Alarmierende Symptome bei den Berner Sozialdiensten
Von Matthias Raaflaub. Aktualisiert am 24.05.2011 1 Kommentar
Eine hohe Arbeitsbelastung, viele Überstunden und überdurchschnittlich hohe Kündigungsquoten: In den Sozialdienststellen im Kanton Bern liegt einiges im Argen. Das ist das Fazit einer Umfrage der Berner Konferenz für Sozialhilfe, Erwachsenen- und Kindesschutz (BKSE) unter den Leitungspersonen von 61 Sozialdiensten.
Die Ergebnisse zeigen, dass viele Sozialdienstleiterinnen und -leiter ihre Arbeit auf mehr Personal verteilen möchten. Die grosse Mehrheit der 56 Dienststellen, welche die Umfrage beantwortet haben, beklagt in der Organisation «mittlere Unzufriedenheit». Kleine Sozialdienste, die für Gemeinden oder Regionen zuständig sind, berichten von «hoher Unzufriedenheit». Sie sind mit weniger Personal besetzt, weil sie in der Regel mit weniger Fällen arbeiten. Allerdings treffen die in der Sozialarbeit getätigten politischen Veränderungen und die steigenden Fallzahlen auch sie. Die Stellenvorgaben des Kantons für Kaderpersonal in der Sozialarbeit sehen bislang häufig nicht mehr als 30 Prozent der Tätigkeit für die Leitung vor. Davon weicht die Realität aber laut BKSE immer weiter ab. Ausschlaggebend für die Resultate sei insbesondere ein sich wandelndes Beschäftigungsfeld der Sozialarbeit, sagt BKSE-Präsident Adrian Vonrüti. Aus den Sozialdienststellen werde berichtet, dass der administrative Aufwand immer grösser werde. Die Chefs bewältigten diesen mit Überstunden.
Politischer Druck steigt
Spürbar ist auch der politische Druck. «Die Stellenleiter tragen eine grosse Verantwortung – gegenüber der Politik, der Gesellschaft aber auch ihrer Klientel», sagt Vonrüti. Und von einer Trendwende kann keine Rede sein: In der Revision des kantonalen Finanz- und Lastenausgleichs ist ein Bonus-Malus-System für die Sozialdienste vorgesehen, welches laut dem Gesetzgeber die Effizienz steigern soll. Stellen, welche 30 Prozent über oder unter dem kantonalen Schnitt haushalten, sollen mit einem Zuschuss belohnt oder einer Unterstützungskürzung bestraft werden.

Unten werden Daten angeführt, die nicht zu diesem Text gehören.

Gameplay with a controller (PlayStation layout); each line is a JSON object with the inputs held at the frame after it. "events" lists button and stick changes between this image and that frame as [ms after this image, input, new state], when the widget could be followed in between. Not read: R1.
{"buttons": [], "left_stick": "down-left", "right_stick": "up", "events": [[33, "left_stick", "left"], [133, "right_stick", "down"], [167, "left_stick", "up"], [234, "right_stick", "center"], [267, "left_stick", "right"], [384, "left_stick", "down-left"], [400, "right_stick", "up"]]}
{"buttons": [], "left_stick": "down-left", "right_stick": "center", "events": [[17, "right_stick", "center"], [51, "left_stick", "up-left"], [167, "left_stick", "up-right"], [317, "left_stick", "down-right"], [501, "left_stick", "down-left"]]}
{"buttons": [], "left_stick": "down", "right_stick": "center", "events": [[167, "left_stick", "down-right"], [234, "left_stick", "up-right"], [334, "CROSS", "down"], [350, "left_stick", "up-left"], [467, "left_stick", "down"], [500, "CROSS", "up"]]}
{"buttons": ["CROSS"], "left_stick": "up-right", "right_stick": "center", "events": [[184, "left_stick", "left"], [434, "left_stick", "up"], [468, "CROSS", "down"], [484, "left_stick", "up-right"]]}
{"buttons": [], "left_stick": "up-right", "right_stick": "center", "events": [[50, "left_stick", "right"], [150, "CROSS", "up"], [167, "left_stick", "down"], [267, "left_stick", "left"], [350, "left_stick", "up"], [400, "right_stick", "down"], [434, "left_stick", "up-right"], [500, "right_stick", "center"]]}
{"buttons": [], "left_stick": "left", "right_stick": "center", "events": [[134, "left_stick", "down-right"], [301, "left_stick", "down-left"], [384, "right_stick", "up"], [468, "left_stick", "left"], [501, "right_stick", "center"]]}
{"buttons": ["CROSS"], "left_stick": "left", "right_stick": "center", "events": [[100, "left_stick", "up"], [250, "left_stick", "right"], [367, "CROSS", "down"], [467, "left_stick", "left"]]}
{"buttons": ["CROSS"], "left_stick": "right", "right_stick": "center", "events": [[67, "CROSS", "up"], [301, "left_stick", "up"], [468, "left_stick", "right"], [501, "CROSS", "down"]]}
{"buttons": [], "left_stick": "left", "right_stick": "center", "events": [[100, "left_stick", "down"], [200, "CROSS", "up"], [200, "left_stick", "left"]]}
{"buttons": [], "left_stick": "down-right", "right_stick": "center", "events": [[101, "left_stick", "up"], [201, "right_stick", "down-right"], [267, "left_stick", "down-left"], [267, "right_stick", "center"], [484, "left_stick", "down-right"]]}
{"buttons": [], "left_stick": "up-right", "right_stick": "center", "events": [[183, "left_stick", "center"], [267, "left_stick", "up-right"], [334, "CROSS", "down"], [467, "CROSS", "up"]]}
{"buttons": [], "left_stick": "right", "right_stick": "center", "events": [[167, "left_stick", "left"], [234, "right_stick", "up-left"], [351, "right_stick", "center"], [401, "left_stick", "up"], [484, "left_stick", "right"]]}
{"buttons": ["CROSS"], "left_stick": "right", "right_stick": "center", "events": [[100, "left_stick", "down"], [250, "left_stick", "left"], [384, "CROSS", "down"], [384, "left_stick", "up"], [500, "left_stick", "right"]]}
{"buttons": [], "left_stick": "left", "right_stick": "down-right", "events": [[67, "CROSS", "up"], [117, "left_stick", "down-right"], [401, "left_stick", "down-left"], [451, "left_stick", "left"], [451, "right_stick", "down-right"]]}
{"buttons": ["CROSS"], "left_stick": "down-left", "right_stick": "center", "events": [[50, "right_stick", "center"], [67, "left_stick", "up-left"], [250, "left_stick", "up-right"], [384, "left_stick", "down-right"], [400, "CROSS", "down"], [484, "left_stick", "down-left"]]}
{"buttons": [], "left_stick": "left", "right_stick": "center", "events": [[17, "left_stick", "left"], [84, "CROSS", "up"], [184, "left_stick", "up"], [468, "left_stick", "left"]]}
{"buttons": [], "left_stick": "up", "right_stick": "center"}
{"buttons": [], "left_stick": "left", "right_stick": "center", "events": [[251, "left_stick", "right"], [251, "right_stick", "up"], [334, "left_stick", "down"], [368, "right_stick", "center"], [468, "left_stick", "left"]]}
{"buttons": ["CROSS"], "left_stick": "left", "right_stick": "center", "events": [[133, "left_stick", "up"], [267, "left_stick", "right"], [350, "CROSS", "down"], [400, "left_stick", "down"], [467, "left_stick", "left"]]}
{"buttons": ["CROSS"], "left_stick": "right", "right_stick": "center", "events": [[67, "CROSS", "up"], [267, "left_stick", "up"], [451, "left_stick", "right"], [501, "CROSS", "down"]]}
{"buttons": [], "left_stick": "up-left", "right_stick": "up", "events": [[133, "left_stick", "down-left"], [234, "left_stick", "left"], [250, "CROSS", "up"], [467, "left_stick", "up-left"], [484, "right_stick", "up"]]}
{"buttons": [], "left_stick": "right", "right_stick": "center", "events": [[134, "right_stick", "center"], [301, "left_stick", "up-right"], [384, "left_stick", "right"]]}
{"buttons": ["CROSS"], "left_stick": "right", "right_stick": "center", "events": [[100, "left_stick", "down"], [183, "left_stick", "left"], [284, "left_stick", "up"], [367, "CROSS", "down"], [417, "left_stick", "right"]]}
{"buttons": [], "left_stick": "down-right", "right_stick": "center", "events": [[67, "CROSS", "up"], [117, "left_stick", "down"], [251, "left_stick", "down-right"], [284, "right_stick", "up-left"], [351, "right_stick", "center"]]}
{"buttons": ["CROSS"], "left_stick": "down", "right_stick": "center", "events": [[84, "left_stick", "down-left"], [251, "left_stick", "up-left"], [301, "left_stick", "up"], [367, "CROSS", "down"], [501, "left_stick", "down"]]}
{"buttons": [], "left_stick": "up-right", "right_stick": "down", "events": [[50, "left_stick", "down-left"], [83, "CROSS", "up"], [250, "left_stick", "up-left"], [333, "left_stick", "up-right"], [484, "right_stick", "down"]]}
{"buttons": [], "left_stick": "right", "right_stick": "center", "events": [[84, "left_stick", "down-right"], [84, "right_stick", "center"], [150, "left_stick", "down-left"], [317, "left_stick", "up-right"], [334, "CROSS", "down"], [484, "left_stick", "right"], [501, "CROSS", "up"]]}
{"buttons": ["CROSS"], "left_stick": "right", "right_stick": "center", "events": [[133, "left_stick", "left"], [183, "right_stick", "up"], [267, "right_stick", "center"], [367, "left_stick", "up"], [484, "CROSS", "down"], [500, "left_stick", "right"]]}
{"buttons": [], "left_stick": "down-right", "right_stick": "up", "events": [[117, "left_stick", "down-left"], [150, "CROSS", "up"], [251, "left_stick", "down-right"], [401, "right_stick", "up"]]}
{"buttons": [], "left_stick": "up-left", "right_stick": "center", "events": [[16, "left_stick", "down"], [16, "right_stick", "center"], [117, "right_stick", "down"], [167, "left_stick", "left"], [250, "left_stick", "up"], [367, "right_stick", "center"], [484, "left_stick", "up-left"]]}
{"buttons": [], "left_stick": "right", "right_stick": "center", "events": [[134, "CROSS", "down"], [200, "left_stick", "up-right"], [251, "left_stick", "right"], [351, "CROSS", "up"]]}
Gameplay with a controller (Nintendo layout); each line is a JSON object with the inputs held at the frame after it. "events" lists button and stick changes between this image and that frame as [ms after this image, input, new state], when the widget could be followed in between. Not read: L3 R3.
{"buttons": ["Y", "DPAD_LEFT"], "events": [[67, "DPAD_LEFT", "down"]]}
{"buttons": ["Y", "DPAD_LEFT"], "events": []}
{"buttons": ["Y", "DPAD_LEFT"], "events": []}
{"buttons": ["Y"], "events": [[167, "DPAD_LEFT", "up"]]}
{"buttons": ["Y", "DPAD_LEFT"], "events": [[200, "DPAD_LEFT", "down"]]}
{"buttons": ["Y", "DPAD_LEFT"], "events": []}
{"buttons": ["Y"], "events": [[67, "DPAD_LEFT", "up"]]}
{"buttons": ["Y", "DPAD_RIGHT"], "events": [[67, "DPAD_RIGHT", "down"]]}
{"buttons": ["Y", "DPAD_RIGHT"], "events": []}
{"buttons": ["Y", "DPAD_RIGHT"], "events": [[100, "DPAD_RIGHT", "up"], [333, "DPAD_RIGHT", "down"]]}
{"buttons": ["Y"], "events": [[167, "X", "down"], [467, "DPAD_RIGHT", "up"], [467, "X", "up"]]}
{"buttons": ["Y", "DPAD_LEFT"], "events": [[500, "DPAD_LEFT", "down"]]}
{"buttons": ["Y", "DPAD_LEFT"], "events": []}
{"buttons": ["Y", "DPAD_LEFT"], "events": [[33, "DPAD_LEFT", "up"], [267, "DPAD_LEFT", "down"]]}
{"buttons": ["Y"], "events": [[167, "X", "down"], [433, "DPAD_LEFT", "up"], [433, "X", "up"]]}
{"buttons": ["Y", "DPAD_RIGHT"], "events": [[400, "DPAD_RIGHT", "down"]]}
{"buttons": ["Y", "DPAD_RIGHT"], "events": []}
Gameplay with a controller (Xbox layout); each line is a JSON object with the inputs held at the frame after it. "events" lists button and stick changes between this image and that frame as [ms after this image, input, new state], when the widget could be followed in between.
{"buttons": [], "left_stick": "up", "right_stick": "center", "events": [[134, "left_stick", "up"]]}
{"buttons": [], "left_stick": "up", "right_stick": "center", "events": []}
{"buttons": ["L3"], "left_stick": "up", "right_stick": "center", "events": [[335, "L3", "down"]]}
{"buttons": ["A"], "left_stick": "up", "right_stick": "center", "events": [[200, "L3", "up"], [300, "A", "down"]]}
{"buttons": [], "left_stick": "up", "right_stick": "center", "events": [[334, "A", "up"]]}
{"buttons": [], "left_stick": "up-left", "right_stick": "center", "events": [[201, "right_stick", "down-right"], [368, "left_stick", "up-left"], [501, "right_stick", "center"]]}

Die BKSE hat die Umfrage schon unter dem Eindruck lanciert, dass der Schuh in den Leitungsbüros drückt. «Uns ist bereits früher aufgefallen, dass Stellenleiter ausgebrannt waren oder ihre Stellen aufgegeben haben», sagt Vonrüti. Die Umfrage zeigt eine überdurchschnittliche Fluktuation bei Zu- und Abgängen. Laut den Umfrageergebnissen lag diese im vergangenen Jahr zwischen 15 und 20 Prozent. 132 Sozialarbeiterinnen und Sozialarbeiter, 89 Mitarbeitende in der Administration und 8 Leitungspersonen wurden im entsprechenden Zeitraum neu angestellt. Für die Einarbeitung des neuen Personals müssen durchschnittlich neun bis zwölf Monate aufgewendet werden, Zeit, die fehlt, um die zahlreichen Fälle und die administrativen Arbeiten zu erledigen. Schliesslich sei auch der Stellenmarkt «ausgetrocknet». Auch hier ortet die BKSE die grösste Belastung für kleine und in Randregionen gelegene Sozialdienste.
Berufsbild stimmt nicht mehr
Die BKSE sieht sich nach der Umfrage aber darin bestätigt, dass bei der bevorstehenden Ausarbeitung der neuen Sozialhilfeverordnung die Situation der Stellenleitungen zur Kenntnis genommen werden müsse. «Nur dann haben die Sozialdienste überhaupt die Chance, die hohen Erwartungen zu erfüllen.»
Die Leitungspersonen ihrerseits fordern eine Berichtigung des vermittelten Berufsbildes. «Die Soziale Arbeit auf einem öffentlichen Sozialdienst entwickelt sich weg von der Beratung hin zur Armutsverwaltung», schreibt die BKSE. Gerne hätte der «Bund» mit Betroffenen über ihre berufliche Belastung gesprochen, doch lehnten dies die angefragten Leitungspersonen ab. (Der Bund)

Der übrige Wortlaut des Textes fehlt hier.